Connecting with like-minded investors with an interest in options-trading was why Rogozinski says he started WallStreetBets, although he adds he has significantly scaled back his active stock trading now that he’s married with three-year-old twin boys.
Stock market manipulation?
Experts are divided on whether the bullish bets placed by traders hanging out on Reddit and other social media platforms amount to market manipulation.
Some argue that investors calling on each other to buy and drive up the price of a particular stock is the equivalent of a social-media-driven pump-and-dump scheme. Typically, traders who create the buzz benefit from the rally because they already own the shares, while investors who buy late into the hype are typically left holding the bag when stocks drop.
Others, however, don’t see what’s happening as a radically new phenomenon or something that threatens the fair and efficient functioning of the financial market.
“Do I think this is a sign of speculation? Absolutely. Do I think it’s just a sign of excess? Yes,” says Brian Belski, chief investment strategist at BMO Capital Markets.
But, he adds, “Do I think it’s going to lead to the downfall of the stock market? No.”
Small investors going after massive shorts is nothing new, he says.
Public social media messages indicate Reddit day traders selected GameStop and other stocks because Wall Street hedge funds had been betting against them through short-selling, borrowing and selling the companies’ stock at a certain price in hopes of buying it back at a lower price to return it and pocket the profit. The stock rally has resulted in a so-called short squeeze, with short-sellers forced to abandon their bets and rush to buy the stocks at higher prices in order to limit their losses. This is something that further fuelled the buying spree.
Belski says he doesn’t see a fundamental difference between small investors encouraging each other to drive up stock prices and well-known contrarian investors going on TV and publicly stating they’re going against a particular short-trade, which likely inspires other investors to do the same.
What it means to everyday small investors
The feverish buying and hair-raising volatility of a handful of stocks don’t mean much for small investors who are focused on long-term returns and hold a well-diversified portfolio, even if the rally includes Canada’s BlackBerry, says investing expert Dale Roberts.
Those who want to speculate on the recent rally should understand that the risk is “incredible,” says Roberts, author of the popular investing blog Cut The Crap Investing and a contributor to MoneySense.

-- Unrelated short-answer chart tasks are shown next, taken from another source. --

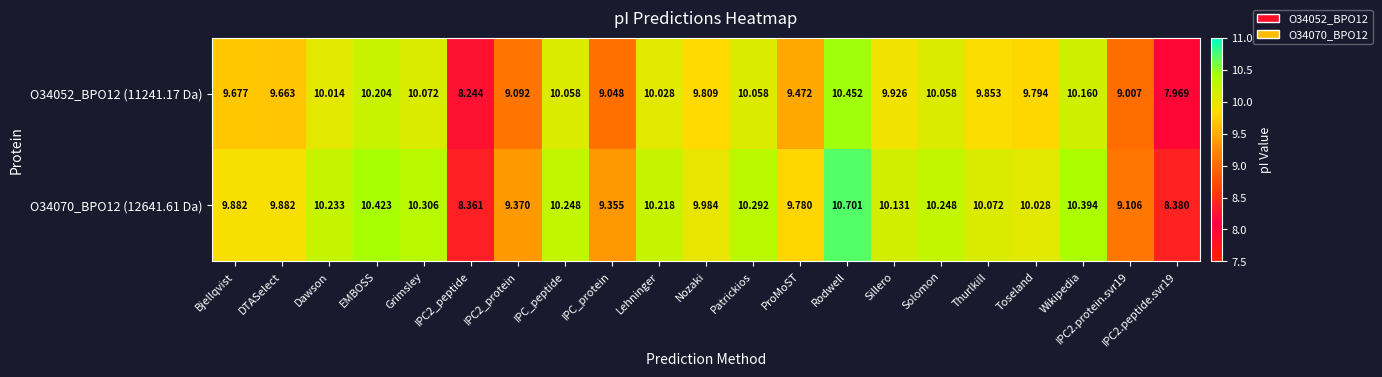

Is the value of O34070_BPO12 (12641.61 Da) at Solomon greater than the value of O34052_BPO12 (11241.17 Da) at IPC2.peptide.svr19?

Yes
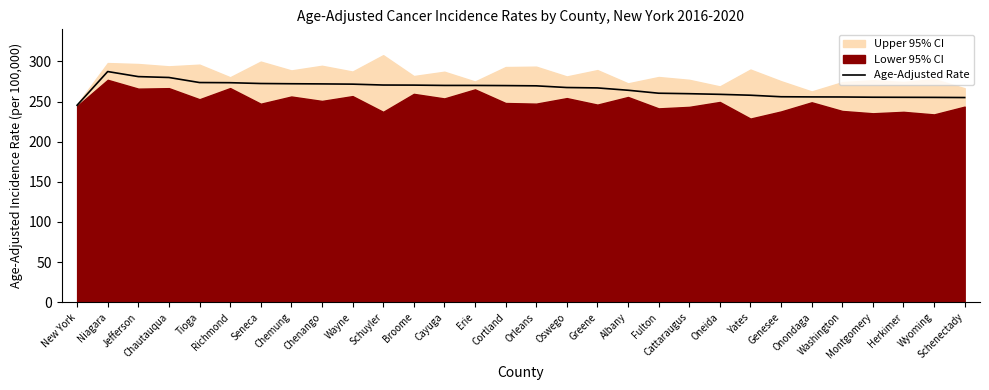

List the labels in order of value, smallest first.

New York, Schenectady, Wyoming, Herkimer, Montgomery, Washington, Onondaga, Genesee, Yates, Oneida, Cattaraugus, Fulton, Albany, Greene, Oswego, Orleans, Cortland, Cayuga, Erie, Broome, Schuyler, Wayne, Chenango, Chemung, Seneca, Richmond, Tioga, Chautauqua, Jefferson, Niagara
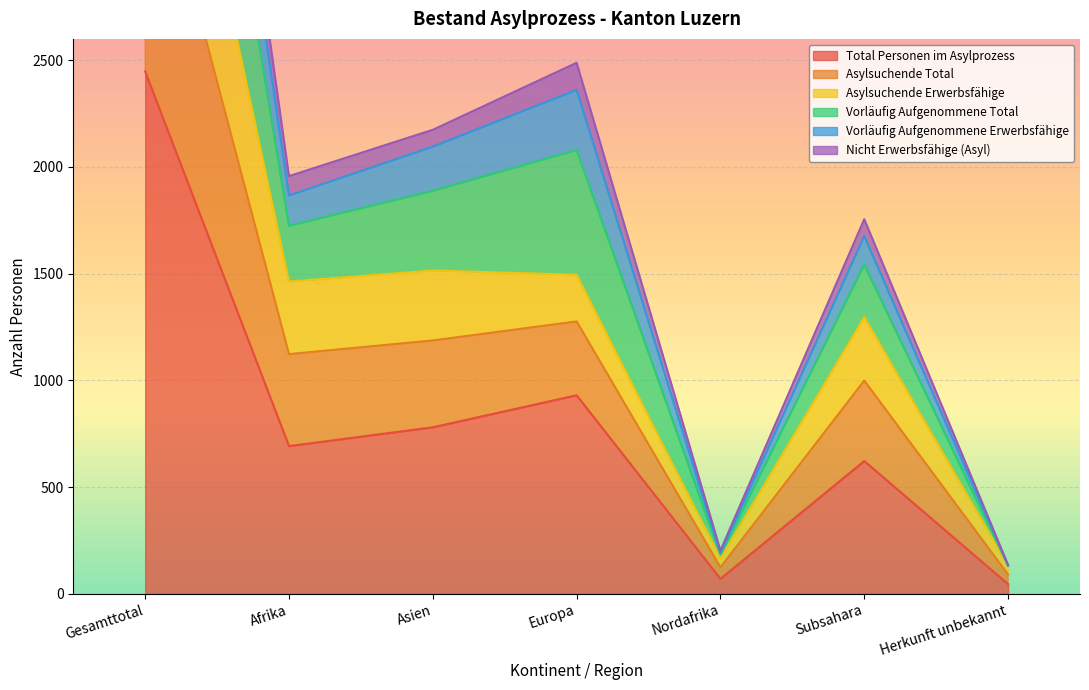

True or false: Vorläufig Aufgenommene Erwerbsfähige and Nicht Erwerbsfähige (Asyl) cross at least once.

False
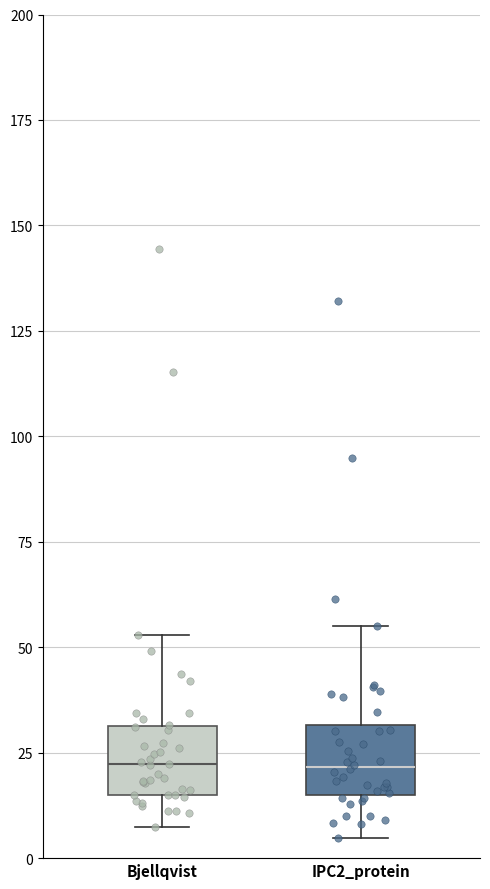

Reading left to right, transcribe this box plot: for each box, give where its median line is, the range the box spans, and where its two whiskers end, as read against the y-axis. The values are not printed on the chart, so give them approximately, as read against the axis.

Bjellqvist: median 20, box 15 to 30, whiskers 5 to 55
IPC2_protein: median 20, box 15 to 30, whiskers 5 to 55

“The emphasis is ‘do it with play money’,” meaning funds you can afford to lose, he says.
And to have any “play money,” he adds, means “you have to have a lot of real money.”

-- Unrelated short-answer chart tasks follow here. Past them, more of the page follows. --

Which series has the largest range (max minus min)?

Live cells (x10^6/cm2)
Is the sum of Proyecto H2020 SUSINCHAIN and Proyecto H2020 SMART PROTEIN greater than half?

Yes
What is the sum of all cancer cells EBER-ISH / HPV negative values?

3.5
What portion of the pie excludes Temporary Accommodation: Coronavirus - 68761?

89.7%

Robinhood said in a blog post later on Thursday it plans to allow “limited buys” in the securities for which it curbed trading activity.
“We’ll continue to monitor the situation and may make adjustments as needed,” the company said.
Canadian trading app Wealthsimple said in a statement to Global News it is focused on keeping its platforms “stable,” amid extraordinary volatility that has reportedly caused temporary outages at serval online brokerages, while noting their systems have been functioning through the chaos.
Questrade, another popular Canadian online broker, declined to provide comment on the recent market developments.
The Ontario Securities Commission said via email it remains “in close communication with IIROC (the Investment Industry Regulatory Organization of Canada about ongoing market volatility.”
The OSC “encourages anyone who is considering buying or selling an investment to first do research and consider getting advice from a registered individual,” it added.
The OSC investigates alleged breaches of Ontario securities law, such as misleading disclosure, abusive trading practices and illegal insider trading. The Investment Industry Regulatory Organization of Canada (IIROC) conducts market surveillance to ensure that trading is carried out in accordance with applicable securities laws.